+++ TEXT

Hepscott Hall, Coming of Age and Kevin Keegan – Chapter Five of The Bernician Chronicles

Hepscott Hall Plaque

Hepscott Hall, Coming of Age and Kevin Keegan

From the birth of my sister, Joanne, in 1974, our house in Cramlington felt smaller every year that passed, so my Dad started looking for a bigger property in Hepscott, Northumberland, where Newcastle legend, Malcolm MacDonald, used to live.

In late 1978, he took us to see a derelict, nine hundred year old, former Norman Peel Tower, in the quiet, leafy village on the outskirts of Morpeth, which he had acquired for just £70,00, most of which was borrowed from a bank, even after selling our former home for a handsome profit.

He nevertheless restored the magnificent four story house to its former glory on a shoestring budget over the next two years and we moved in on the 10th of October 1980, by which time its value had already risen considerably.

The move sadly coincided with the beginning of newly elected Thatcher’s first recession, which caused the insolvency of my Dad’s insurance business.

To safeguard the Hall, the ownership of the property was transferred into my Granddad’s name before my Dad declared himself personally bankrupt. He then had no choice but to sign on to claim benefits.

This meant that the monthly mortgage payments on our house would be made by the Department of Social Security and the chances of losing it to my Dad’s bankruptcy appeared to be non-existent.

++++++
+++ DATASET ENTRIES

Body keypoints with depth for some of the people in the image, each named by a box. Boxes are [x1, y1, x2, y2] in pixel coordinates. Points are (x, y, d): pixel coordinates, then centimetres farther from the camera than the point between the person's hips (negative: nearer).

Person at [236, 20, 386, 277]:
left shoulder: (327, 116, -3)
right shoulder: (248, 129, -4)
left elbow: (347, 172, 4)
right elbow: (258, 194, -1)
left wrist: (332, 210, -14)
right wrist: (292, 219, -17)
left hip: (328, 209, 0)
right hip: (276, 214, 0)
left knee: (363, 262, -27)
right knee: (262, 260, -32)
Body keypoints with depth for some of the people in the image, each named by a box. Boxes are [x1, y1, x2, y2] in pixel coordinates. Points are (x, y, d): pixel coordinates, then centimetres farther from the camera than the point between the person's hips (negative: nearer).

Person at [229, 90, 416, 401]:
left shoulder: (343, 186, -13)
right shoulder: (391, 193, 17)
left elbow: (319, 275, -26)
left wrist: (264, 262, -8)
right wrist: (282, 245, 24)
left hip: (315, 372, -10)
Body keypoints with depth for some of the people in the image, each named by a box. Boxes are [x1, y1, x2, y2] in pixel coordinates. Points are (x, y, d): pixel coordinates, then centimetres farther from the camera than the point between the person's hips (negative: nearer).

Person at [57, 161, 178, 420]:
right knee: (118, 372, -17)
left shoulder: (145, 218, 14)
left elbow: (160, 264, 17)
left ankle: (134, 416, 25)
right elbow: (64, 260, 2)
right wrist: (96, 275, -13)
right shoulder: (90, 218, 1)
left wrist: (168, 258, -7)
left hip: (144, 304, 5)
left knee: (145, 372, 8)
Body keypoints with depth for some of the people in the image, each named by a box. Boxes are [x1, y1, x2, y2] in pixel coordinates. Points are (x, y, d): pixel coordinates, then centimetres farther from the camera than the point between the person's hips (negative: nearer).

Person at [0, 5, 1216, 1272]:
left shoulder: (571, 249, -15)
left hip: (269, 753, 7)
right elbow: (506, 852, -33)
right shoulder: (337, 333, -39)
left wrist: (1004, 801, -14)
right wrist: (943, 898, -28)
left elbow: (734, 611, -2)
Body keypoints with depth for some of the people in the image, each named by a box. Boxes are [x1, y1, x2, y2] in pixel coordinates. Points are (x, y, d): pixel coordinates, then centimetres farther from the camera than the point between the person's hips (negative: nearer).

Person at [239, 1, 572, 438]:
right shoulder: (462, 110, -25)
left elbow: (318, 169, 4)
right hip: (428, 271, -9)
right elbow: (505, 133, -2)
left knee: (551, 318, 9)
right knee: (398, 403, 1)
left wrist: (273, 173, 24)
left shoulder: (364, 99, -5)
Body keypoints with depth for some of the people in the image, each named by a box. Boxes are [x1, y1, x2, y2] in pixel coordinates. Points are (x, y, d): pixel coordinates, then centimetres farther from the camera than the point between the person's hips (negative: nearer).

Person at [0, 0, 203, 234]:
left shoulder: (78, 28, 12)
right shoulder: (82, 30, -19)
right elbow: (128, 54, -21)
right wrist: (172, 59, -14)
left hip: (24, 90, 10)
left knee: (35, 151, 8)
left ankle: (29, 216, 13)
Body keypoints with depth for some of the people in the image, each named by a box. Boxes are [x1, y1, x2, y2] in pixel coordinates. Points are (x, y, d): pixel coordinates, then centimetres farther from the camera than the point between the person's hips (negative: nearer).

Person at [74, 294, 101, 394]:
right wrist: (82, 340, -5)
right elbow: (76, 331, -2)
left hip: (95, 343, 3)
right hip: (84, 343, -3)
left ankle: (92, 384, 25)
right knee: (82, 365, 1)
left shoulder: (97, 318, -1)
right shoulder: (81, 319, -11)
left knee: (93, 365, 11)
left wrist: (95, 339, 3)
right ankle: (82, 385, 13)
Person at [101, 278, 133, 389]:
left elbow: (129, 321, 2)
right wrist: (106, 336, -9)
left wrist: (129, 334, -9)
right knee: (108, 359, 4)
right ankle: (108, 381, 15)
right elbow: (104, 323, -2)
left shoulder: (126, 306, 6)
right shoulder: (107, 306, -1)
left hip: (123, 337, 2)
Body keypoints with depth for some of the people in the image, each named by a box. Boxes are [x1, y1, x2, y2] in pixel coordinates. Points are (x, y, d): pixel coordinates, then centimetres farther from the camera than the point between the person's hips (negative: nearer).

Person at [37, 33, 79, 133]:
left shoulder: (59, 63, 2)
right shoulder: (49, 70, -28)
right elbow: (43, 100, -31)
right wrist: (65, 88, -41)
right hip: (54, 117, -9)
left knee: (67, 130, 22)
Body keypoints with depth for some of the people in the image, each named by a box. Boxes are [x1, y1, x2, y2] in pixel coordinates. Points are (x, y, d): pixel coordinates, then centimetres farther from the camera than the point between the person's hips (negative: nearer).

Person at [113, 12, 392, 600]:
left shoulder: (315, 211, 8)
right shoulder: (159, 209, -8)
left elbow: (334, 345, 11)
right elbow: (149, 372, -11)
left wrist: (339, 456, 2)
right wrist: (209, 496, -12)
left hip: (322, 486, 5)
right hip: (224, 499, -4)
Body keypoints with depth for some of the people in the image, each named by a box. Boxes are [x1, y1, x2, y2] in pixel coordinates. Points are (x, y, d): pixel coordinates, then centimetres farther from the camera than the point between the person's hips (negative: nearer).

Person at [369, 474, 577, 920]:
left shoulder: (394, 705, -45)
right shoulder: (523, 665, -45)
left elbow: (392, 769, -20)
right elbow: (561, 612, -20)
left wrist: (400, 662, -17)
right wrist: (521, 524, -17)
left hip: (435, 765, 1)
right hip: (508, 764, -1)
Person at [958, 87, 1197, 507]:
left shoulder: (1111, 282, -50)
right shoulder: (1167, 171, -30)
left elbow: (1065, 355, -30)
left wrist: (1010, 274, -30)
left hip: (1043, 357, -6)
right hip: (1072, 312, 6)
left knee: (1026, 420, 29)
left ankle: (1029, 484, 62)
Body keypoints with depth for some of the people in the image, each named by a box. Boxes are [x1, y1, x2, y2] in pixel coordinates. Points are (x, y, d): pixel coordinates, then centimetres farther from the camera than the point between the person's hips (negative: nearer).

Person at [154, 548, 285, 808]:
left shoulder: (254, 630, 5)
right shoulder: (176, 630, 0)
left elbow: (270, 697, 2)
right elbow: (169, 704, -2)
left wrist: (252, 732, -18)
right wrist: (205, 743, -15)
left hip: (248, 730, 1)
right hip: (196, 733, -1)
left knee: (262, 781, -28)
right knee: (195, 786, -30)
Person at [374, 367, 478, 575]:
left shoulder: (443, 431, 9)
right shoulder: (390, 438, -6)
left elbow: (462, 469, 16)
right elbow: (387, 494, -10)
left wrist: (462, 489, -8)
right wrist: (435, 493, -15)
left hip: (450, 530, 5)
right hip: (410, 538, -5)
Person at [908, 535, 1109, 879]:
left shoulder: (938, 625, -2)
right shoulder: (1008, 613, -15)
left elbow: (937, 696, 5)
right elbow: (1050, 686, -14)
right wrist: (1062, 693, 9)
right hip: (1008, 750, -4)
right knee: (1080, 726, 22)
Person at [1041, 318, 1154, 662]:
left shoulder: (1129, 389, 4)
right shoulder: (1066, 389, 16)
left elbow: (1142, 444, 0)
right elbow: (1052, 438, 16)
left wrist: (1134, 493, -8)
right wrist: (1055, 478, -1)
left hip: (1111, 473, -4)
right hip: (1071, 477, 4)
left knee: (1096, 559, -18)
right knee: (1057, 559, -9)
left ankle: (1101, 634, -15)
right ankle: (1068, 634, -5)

++++++

_TASK_
Carry on the Hepscott Hall chapter from its last sentence, leaving the data aside.

_RESPONSE AREA_
Chantry Middle

Less than a year after we moved into Hepscott Hall, I started my single year at Chantry Middle School in Morpeth. This proved to be one of the most enjoyable periods of my fourteen years in the educational penitentiary system.

Right from the beginning, I cast off the yoke of perpetual academic expectations and claimed the role of class clown, within just a few minutes of entering the school.

The Nickname That Just Refused To Die

As I stood at the back of the assembly hall with the entire school present, Chantry’s amiable headmaster started his first day of term address, with all the teachers lined up behind him.

When he started by welcoming the new inmates, I knew two things for certain. Firstly, my name would almost certainly be last to be read out; and secondly, that the head would not know how to pronounce my surname.

I assumed this on the basis that most academically educated people tend to pronounce it WAR, rather than WOFF, which is how Waugh is pronounced in the north east, whether I like it or not.

The head hesitated before mispronouncing my name, as expected, and I wasted no time in correcting him.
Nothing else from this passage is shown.